[Transcribed page contents]
▬▬▬

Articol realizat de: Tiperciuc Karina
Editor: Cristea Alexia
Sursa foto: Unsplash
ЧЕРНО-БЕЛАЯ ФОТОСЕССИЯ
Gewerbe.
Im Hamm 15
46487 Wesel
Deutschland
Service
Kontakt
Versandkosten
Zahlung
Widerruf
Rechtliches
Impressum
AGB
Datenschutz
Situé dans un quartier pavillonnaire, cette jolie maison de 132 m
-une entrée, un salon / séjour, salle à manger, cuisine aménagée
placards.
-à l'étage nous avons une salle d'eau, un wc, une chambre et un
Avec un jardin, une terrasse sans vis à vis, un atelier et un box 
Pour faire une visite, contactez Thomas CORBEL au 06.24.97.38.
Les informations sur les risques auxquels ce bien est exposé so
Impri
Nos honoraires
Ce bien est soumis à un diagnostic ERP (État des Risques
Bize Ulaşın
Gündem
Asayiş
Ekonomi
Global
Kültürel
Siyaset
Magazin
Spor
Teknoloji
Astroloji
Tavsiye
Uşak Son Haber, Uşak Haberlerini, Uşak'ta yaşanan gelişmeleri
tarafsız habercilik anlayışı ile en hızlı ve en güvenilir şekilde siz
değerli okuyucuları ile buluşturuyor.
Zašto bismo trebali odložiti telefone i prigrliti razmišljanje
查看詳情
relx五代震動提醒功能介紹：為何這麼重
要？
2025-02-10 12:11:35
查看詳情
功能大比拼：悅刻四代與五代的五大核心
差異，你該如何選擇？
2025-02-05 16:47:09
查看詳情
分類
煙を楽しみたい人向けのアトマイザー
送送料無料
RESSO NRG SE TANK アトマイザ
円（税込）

▬▬▬

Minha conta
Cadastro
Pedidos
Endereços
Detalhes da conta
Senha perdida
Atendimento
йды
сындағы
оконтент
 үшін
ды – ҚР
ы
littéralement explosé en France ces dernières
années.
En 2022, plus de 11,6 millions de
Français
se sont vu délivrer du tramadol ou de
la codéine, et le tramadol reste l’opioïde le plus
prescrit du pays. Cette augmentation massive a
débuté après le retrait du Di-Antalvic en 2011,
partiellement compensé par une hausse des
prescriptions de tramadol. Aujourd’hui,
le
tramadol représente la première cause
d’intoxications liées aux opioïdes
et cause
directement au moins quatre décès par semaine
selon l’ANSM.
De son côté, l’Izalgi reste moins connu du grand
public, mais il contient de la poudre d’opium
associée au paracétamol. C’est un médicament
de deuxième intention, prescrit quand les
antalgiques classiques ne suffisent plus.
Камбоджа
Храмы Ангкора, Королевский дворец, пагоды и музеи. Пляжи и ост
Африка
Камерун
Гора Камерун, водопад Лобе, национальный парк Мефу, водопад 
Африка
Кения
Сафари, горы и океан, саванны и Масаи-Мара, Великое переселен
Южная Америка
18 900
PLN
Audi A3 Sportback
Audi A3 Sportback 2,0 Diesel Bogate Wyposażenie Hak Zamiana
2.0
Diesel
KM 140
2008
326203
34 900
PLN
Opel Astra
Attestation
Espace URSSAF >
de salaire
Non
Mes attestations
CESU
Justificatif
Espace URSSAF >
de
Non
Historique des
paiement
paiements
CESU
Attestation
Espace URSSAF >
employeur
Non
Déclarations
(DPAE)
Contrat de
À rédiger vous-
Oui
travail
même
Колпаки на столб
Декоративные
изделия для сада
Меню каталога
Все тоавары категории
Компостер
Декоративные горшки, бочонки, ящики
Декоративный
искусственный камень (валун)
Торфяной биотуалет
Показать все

▬▬▬

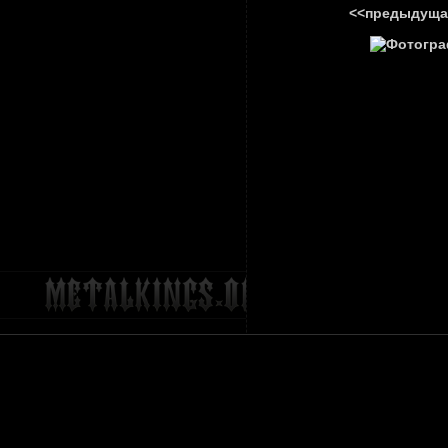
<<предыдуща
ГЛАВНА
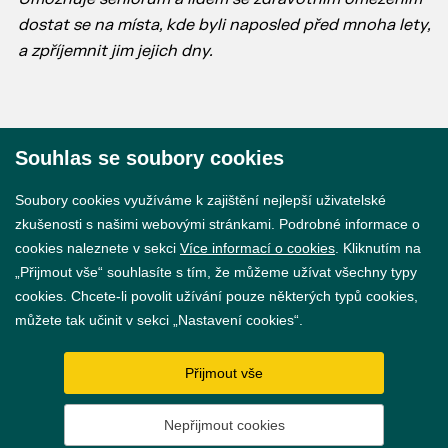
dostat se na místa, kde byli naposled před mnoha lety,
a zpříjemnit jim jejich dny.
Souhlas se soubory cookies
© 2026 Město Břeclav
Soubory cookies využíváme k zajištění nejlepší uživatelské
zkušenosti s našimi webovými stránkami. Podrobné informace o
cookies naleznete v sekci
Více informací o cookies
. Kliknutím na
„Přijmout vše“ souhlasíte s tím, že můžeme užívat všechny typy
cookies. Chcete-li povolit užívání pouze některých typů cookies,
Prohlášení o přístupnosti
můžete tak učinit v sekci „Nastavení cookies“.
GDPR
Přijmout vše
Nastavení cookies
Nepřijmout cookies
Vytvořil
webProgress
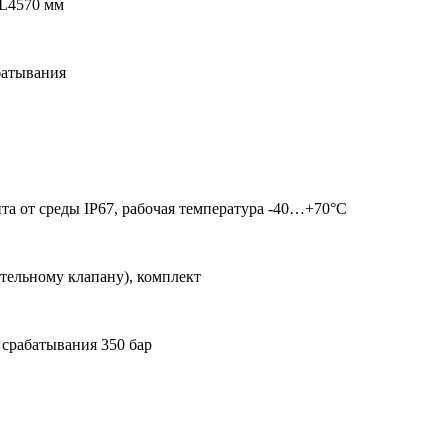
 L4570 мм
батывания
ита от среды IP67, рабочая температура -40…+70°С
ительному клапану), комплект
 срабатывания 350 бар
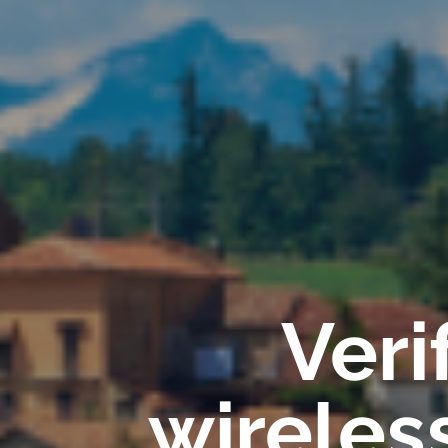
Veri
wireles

▬▬▬

## Requirement
Check each line in the records above for the word "Nastavení". Return those that have it.

## Written reply
můžete tak učinit v sekci „Nastavení cookies“.
Nastavení cookies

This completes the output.